D-Dimer & Venous Thromboembolism (VTE) Risk Stratification
✅ All patients should undergo a pre-test probability assessment using clinical prediction rules.
- The Wells Score is commonly used to estimate the likelihood of DVT or PE.
Wells Prediction Rule for Diagnosing DVT
✔ Clinical Features & Scoring:
- Malignancy → Score 1.
- Paralysis, paresis, or recent limb immobilization → Score 1.
- Bedridden >3 days or major surgery within 12 weeks → Score 1.
- Local tenderness along the deep vein system → Score 1.
- Entire leg swollen → Score 1.
- Calf swelling >3 cm compared to asymptomatic leg → Score 1.
- Pitting oedema in symptomatic leg → Score 1.
- Collateral superficial veins → Score 1.
- Alternative diagnosis as likely as DVT → Score -2.
✔ Interpreting the Total Score:
- Low probability (<1 point).
- Intermediate probability (1–2 points).
- High probability (>2 points).
Wells Prediction Rule for Diagnosing PE
✔ Clinical Features & Scoring:
- Signs & symptoms of DVT → Score 3.
- No alternative diagnosis more likely than PE → Score 3.

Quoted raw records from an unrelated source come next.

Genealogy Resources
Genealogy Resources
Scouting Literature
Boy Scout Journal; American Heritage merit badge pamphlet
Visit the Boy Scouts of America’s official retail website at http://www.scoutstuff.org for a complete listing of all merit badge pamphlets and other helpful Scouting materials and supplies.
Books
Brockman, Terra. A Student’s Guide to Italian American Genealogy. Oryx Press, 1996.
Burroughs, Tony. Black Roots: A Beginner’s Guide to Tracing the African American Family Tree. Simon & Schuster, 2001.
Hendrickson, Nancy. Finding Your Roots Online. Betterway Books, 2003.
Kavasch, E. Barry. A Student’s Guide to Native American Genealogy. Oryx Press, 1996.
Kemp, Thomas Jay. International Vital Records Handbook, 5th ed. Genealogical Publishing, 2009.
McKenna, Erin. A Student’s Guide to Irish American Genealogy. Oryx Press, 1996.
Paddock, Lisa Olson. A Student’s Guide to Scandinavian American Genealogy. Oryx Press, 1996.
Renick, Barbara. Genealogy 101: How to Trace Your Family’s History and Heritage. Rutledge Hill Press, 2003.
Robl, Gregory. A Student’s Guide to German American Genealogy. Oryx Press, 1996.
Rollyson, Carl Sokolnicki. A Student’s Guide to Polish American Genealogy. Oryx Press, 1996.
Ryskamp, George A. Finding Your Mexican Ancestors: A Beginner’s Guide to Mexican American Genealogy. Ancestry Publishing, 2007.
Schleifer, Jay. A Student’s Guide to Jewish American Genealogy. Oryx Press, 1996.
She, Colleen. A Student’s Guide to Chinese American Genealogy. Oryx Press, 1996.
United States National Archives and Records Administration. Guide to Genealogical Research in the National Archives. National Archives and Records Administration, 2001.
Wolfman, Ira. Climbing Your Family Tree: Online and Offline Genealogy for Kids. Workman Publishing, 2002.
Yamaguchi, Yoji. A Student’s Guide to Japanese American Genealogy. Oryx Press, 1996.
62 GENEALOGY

- Heart rate >100 bpm → Score 1.5.
- Recent surgery or immobilization → Score 1.5.
- Previous DVT or PE → Score 1.5.
- Haemoptysis → Score 1.
- Malignancy → Score 1.
✔ Interpreting the Total Score:
- Low probability (<2 points).
- Intermediate probability (2–6 points).
- High probability (>6 points).
Key Takeaways for Clinicians
✅ D-Dimer has high negative predictive value – a normal result effectively rules out VTE in low-risk patients.
✅ D-Dimer should not be used alone to diagnose thrombosis – pre-test probability assessment is essential.
✅ False positives and false negatives are common – consider clinical context before interpreting results.
✅ D-Dimer levels can help assess VTE recurrence risk and should be monitored after anticoagulation therapy.